Whilst I am sure many Wessex residents will applaud tolls being halved on the Severn Crossing, they will continue to be far less than satisfied with the failure of Westminster to adequately provide funding to maintain the regions existing road network, which would also create employment opportunities in the process.
The obsession with academy schools has to be questioned, as is it really in the interests of pupils for a national curriculum to be dumped, less qualified teachers hired, with no limits on class sizes? At the same time is it right that school buildings and facilities such as playing fields could belong to private sponsors? The academy obsession in reality is simply a scheme which is another example of Tory drive for privatisation. Regionalism would deliver schools which local communities need, and not drive a wedge between better performing and poorer schools.

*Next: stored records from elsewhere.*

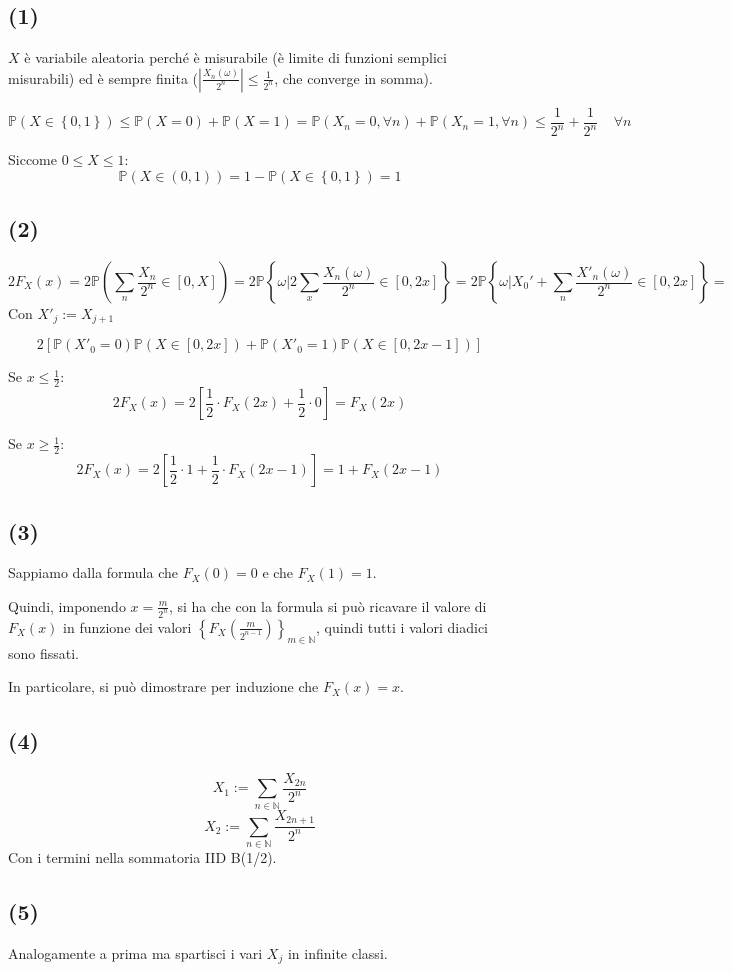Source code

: \documentclass{article}
\begin{document}
\subsection{(1)}
$X$ è variabile aleatoria perché è misurabile (è limite di funzioni semplici misurabili) ed è sempre finita ($\left| \frac{X_n(\omega )}{2^n} \right| \leq  \frac{1}{2^n}$, che converge in somma).

\[
	\mathbb{P}\left(X\in \left\{0,1\right\}\right) \leq  \mathbb{P}\left(X=0\right) + \mathbb{P}\left(X=1\right) = \mathbb{P}\left(X_n = 0, \forall  n\right) + \mathbb{P}\left(X_n = 1, \forall  n\right)  \leq  \frac{1}{2^n} + \frac{1}{2^n} \ \ \ \ \  \forall  n
\]

Siccome $0 \leq  X \leq  1$:
\[
	\mathbb{P}\left(X \in (0,1)\right) = 1-\mathbb{P}\left(X \in \left\{0,1\right\}\right) = 1
\]

\subsection{(2)}
\[
	2F_X(x) = 2\mathbb{P}\left(\sum_{n} \frac{X_n}{2^n} \in  [0,X]\right) = 2 \mathbb{P}\left\{\omega  | 2\sum_{x}\frac{X_n (\omega )}{2^n} \in  [0,2x]\right\} = 2\mathbb{P}\left\{\omega  | X_0' + \sum_{n}\frac{X'_n(\omega )}{2^n} \in  [0,2x]\right\} = 
\]
Con $X'_j := X_{j+1}$

\[
	2\left[\mathbb{P}\left(X'_0=0\right) \mathbb{P}\left(X\in [0,2x]\right)  +  \mathbb{P}\left(X'_0=1\right)\mathbb{P}\left(X\in [0,2x-1]\right)\right]
\]

Se $x \leq  \frac{1}{2}$:
\[
	2F_X(x) = 2\left[\frac{1}{2} \cdot  F_X(2x) + \frac{1}{2} \cdot  0\right] = F_X(2x)
\]

Se $x \geq  \frac{1}{2}$:
\[
	2F_X(x) = 2\left[\frac{1}{2} \cdot  1 + \frac{1}{2} \cdot  F_X(2x-1)\right] = 1+F_X(2x-1)
\]


\subsection{(3)}
Sappiamo dalla formula che $F_X\left(0\right)=0$ e che $F_X(1)=1$.

Quindi, imponendo $x=\frac{m}{2^n}$, si ha che con la formula si può ricavare il valore di $F_X(x)$ in funzione dei valori $\left\{F_X(\frac{m}{2^{n-1}})\right\}_{m\in \mathbb{N}}$, quindi tutti i valori diadici sono fissati.

In particolare, si può dimostrare per induzione che $F_X(x) = x$.

\subsection{(4)}
\[
	X_1 := \sum_{n\in \mathbb{N}} \frac{X_{2n}}{2^n}
\]
\[
	X_2 := \sum_{n\in \mathbb{N}}\frac{X_{2n+1}}{2^n}
\]
Con i termini nella sommatoria IID B(1/2).

\subsection{(5)}
Analogamente a prima ma spartisci i vari $X_j$ in infinite classi.
\end{document}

Last but not least, we have to condemn savage cuts to the benefits of some of the most vulnerable in society, with an estimated 370,000 people losing out. Add to this the threat to libraries, care services and social facilities as a result of government cuts and the verdict is clear, a people’s budget this was not.

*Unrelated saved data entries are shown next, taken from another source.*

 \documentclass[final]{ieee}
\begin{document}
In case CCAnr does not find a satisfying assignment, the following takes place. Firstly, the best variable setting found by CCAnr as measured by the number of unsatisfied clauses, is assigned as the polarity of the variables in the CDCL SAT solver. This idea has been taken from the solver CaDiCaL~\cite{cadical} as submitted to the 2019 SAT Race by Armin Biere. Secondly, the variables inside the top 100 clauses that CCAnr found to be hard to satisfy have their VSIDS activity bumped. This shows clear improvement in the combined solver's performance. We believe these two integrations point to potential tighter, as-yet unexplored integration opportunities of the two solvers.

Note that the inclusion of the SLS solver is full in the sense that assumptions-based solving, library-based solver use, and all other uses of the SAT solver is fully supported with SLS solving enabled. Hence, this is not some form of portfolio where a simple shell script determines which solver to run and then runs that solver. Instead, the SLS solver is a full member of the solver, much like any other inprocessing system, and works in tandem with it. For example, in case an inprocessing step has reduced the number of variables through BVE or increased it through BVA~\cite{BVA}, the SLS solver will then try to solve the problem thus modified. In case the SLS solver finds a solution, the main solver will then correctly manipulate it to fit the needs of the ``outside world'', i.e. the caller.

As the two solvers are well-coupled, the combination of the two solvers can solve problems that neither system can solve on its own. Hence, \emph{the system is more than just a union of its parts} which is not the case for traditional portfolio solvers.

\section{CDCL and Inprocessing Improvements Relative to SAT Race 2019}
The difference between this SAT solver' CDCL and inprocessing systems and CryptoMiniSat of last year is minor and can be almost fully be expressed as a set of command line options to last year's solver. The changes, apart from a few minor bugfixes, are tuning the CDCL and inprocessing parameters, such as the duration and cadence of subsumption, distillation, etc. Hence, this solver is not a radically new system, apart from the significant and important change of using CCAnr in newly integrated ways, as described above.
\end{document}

On the whole this is another Westminster-centric budget, which tinkers but fails to address serious funding issues. Tax breaks for the super rich do not trickle down into the wider economy but disappears into offshore bank accounts. Failure to invest in green jobs means we take another step towards ecological Armageddon. Meanwhile attacking the most vulnerable shows lack of any heart or compassion, especially when there are tax breaks for the better off.
Wessex needs regional government and a party which is in touch with the needs of all the people to provide a budget for the region. Yet again, the message from the Chancellor’s little red case is that Westminster cannot be trusted to deliver this.